By Neil Boom
In the end money talks, like it always does. If you skip through the financial and business pages of the newspapers as you head for the sport, or are still half asleep when Dominic O’Connell gives us the daily business news at 6.15am on the Today Programme, ago you might have missed a piece of financial news of genuine world-changing significance.
And what was this news of such import? It was that the board of ExxonMobil, the biggest of Big Oil & Gas, was forced against its will by a six-month-old tiddler activist hedge fund called Engine No.1, to appoint at least three new directors onto its board who are strong advocates in favour of introducing an urgent carbon reduction strategy at the lumbering oil giant.
Somehow this little hedge fund, with its own miniscule 0.02% shareholding in ExxonMobil and a paltry $240m funds under management, corralled some of the largest global institutional investor including BlackRock and the Vanguard Group, Exxon’s largest single shareholder worth $7tn, to vote in fresh blood onto the board.
The new board directors all have a track record in lowering carbon emissions in the industry and a commitment to bringing in a low carbon future, and therefore have the wherewithal to help steer the company in a new direction. This a matter of ESG policy with teeth in action and credible governance leadership.
In short, these aren’t just directors with a brief to tackle climate change or say nice things about worthy environmental stewardship, they have real experience where it counts in renewable energy and will be on a mission to find ways of generating long-term, sustainable profits in the sector.
BlackRock’s role in the board reshuffle has been pivotal. It was an early backer of Engine No.1’s boardroom coup to force in new blood. Once BlackRock was onside, it was much easier for other large investors to follow suit. Larry Fink, BlackRock’s CEO, has made a public commitment to wanting all the companies it invests in to become net carbon zero by 2050.
So while it would be nice to believe that altruism played its part in shaping the new board, and perhaps it did a bit, the more likely reality was that the oil majors have been bleeding value for the last decade and the rot needed to stop.
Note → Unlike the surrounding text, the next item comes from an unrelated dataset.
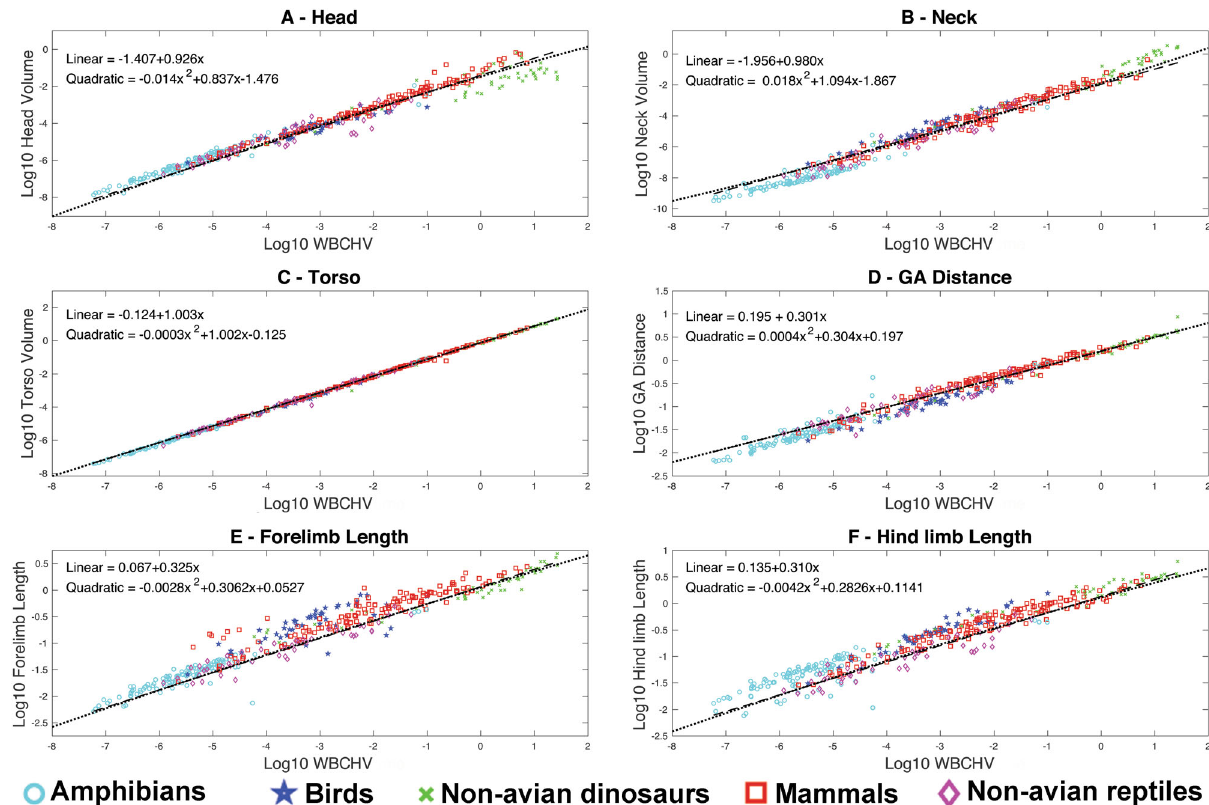
Fig. 2 | Scaling of major body segments in tetrapods. Scaling relationships betweenmajor body segment size and overall bodysize (totalwhole-bodyskeletal convex hull volume, WBCHV) in 410 terrestrial tetrapods using phylogenetically- informed linear (thick dashed lines) and quadratic (thin dotted lines) fi ts (Hypotheses1-2).The A head, B neckand C torsoarerepresentedbyvolumes,while D gleno-acetabular (GA) distance, E total forelimb and F total hind limb size is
Bluntly put, pumping oil and gas is no longer the exciting investment it once was. Last year, ExxonMobil was already struggling, and had in just one day surrendered a $225 billion market valuation advantage it had over Chevron, as investors feared its future was beginning to look less than rosy. While the company recovered much of that lost value it went on to post over $20bn of losses in 2020, although admittedly much of this was driven by the loss of economic activity caused by Covid.
Going forward, powerful institutional investors like BlackRock want to see the oil and gas majors make a much stronger commitment to renewable energy and believe that sustainable energy sources such as wind, solar, and to a lesser extent hydroelectricity, are the future. Simply put, this is where the new big money will be made, and the oil and gas majors could and should be leading players in this growth sector.
With their powerful backing for Engine No. 1’s boardroom putsch, we can see that global institutional investors have finally lost patience and are no longer prepared to listen to the oil majors spout greenwashing platitudes about their commitments to the environment. They want visible action now, and they want to see ExxonMobil, and the other oil and gas companies they invest in, compete successfully while decarbonising over the long-term.
And with Joe Biden in the power seat in the US, and the country once again a signatory to the Paris Climate Accord, he is expected to be an important player in November’s 26th UN Climate Change Conference of the Parties (COP 26) and has given his strong political commitment to cutting global carbon emissions and controlling rising temperatures.
So, after decades of talk about shareholder activism, it has finally arrived. The new board of ExxonMobil is the most important development in corporate governance in decades. And for the sake of the planet, about time too.